Mechanical engineer Norman E. Timbs created this dramatic streamliner in the 1940s. He designed the project himself which included a custom aluminum body and steel chassis. It took him over two years to finish the streamliner which in many ways was the ultimate American hot rod.
Leading up to the design of this car, Norman E. Timbs had worked as an Indy 500 designer on cars such as the Blue Crown Specials which won Indy several times. Mr Timbs was no doubt influenced by the 1937 Auto Union Typ C Stromlinie and 1937 Mercedes-Benz W25 Avus Stromlinie which ran the 1937 Avus GP. His sensational shape was a very close approximation to these cars which ran the fastest GP race of all time nearing speeds of 248.40 mph (400 kph).

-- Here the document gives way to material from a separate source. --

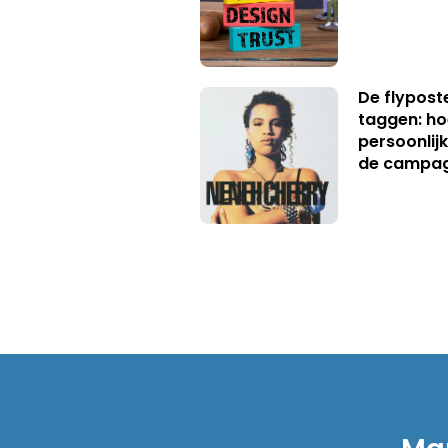
De flypost
taggen: ho
persoonlij
de campa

Unlike the Grand Prix German cars, the Mr Timbs’ Streamliner was built for the road. It used a 1948 Buick V8 to power the 2200 lbs car to 120 mph. The engine was mounted in a custom chassis that placed it behind the driver. The main chassis is built up from four-inch steel tubes which kick up over the rear axle.
The body is nod to the German GP cars which at the time mimicked aeronautical practice. The smooth shape is long and low with a complete underbelly panel. With the engine occupying the rear of the chassis, the cockpit is pushed forward. In keeping with the aerofoil shape, no doors were are cut out of the body. A large one-piece rear panel opens hydraulically to reveal the entire rear end of the chassis.
Road & Track reported that it took Mr Timbs 2 1/2 years to create the car at a cost of $10,000 USD. The body was created entirely in aluminum by Emil Diedt for $8,000 alone.
At first the Streamliner was only used on the show circuit until Jim Davis of California bought it in 1952. He used it in and around Manhattan Beach, California and let Motor Life photograph it for a feature article.
The car was discovered in the desert pretty much intact in 2002. It was restored by Dave Crouse for the 2010 Amelia Island Concours d’Elegance.